Pour évaluer la présence de cocaïne dans les bars et boites de nuit des stations de ski de Haute-Savoie, notre journaliste a sorti ses lingettes magiques, qui tournent au cyan en présence de drogue. Et devinez quoi? La Terre est bleue comme une orange… Les saisonniers nagent dans la poudreuse et les dealers semblent tout sauf terrifiés. Quant aux forces de l’ordre, elles multiplient les contrôles et disent faire au mieux, sans trop convaincre. Manque de moyens, ou de volonté politique?
Au contact de la cocaïne, elles virent au bleu. En regardant le chef cuisinier Gordon Ramsay tester la présence de stupéfiants dans ses restaurants, j’ai eu une idée: et si je commandais des lingettes spéciales pour vérifier par moi-même la présence de cocaïne dans les bars des stations de ski?

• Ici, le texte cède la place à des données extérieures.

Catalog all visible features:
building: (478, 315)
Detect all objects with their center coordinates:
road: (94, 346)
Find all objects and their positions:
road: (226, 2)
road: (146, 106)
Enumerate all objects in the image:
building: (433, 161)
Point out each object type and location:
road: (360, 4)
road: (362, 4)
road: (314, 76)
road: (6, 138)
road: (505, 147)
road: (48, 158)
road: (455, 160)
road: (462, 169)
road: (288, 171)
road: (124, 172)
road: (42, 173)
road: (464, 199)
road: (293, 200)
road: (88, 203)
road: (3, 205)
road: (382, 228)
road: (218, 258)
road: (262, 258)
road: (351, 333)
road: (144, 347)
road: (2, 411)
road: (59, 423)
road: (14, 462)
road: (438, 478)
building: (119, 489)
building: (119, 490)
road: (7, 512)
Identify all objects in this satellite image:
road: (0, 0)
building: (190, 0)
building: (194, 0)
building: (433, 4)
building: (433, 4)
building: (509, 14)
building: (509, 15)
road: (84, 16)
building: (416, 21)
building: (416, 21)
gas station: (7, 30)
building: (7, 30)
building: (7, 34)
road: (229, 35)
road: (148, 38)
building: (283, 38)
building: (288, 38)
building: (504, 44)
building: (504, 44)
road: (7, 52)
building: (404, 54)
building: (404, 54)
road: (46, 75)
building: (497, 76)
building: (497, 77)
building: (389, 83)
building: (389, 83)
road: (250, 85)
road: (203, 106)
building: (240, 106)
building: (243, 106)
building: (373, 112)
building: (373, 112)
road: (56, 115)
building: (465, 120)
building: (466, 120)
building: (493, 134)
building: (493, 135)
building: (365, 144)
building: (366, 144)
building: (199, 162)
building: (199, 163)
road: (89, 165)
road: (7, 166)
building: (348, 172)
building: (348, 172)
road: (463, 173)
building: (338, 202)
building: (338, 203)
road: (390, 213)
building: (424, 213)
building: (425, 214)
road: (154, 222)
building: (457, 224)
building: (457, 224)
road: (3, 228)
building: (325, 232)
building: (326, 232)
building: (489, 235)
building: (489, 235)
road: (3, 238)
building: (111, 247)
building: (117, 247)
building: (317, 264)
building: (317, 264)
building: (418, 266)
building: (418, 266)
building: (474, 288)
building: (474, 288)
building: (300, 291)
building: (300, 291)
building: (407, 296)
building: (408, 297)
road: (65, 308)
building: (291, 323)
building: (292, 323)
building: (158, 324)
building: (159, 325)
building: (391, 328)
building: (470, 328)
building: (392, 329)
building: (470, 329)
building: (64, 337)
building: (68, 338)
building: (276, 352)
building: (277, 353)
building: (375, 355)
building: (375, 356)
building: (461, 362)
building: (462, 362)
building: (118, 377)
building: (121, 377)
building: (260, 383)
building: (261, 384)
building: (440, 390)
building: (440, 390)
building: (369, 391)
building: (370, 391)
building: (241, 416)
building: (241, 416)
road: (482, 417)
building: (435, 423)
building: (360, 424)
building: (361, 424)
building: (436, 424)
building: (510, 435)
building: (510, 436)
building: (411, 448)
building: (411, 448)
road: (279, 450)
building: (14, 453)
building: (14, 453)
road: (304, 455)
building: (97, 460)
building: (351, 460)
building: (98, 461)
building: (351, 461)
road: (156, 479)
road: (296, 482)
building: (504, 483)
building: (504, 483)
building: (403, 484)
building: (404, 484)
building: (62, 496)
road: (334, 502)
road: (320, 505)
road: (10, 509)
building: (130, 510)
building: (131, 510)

Le paquet est arrivé dans ma boîte aux lettres. A l’intérieur, une dizaine de ces précieuses lingettes. Blanches tirant sur le rose, elles se colorent de cyan en entrant en contact avec une surface présentant des traces de cocaïne. Ce samedi 30 décembre 2023, je me suis donc baladée dans deux stations de ski des Alpes de Haute-Savoie, lingettes à la main. Dans les toilettes de bars et de discothèques, j’ai testé les éviers, les distributeurs de papier toilette, les luminaires, les distributeurs de savon, les renfoncements des murs, ou même les cuvettes de WC… Comme Gordon Ramsay, j’aurais voulu crier:
«Regardez cette couleur! Ce bleu! On dirait qu’on l'a trempée dans la cocaïne»
Hélas, la discrétion était de mise. Sur une demi-douzaine d’endroits testés, seul un WC pour femme d’un bar s’est avéré négatif. Les dix autres lingettes utilisées se sont toutes teintées d’un beau bleu bien marqué. J’ai réitéré le jeudi 7 mars 2024, en passant dans de nouveaux bars, et dans ceux déjà testés deux mois plus tôt. Même procédure, même constat. Quel que soit le mois, le jour, ou l’heure (tests réalisés entre 23h et 3h du matin), il y avait de la coke partout.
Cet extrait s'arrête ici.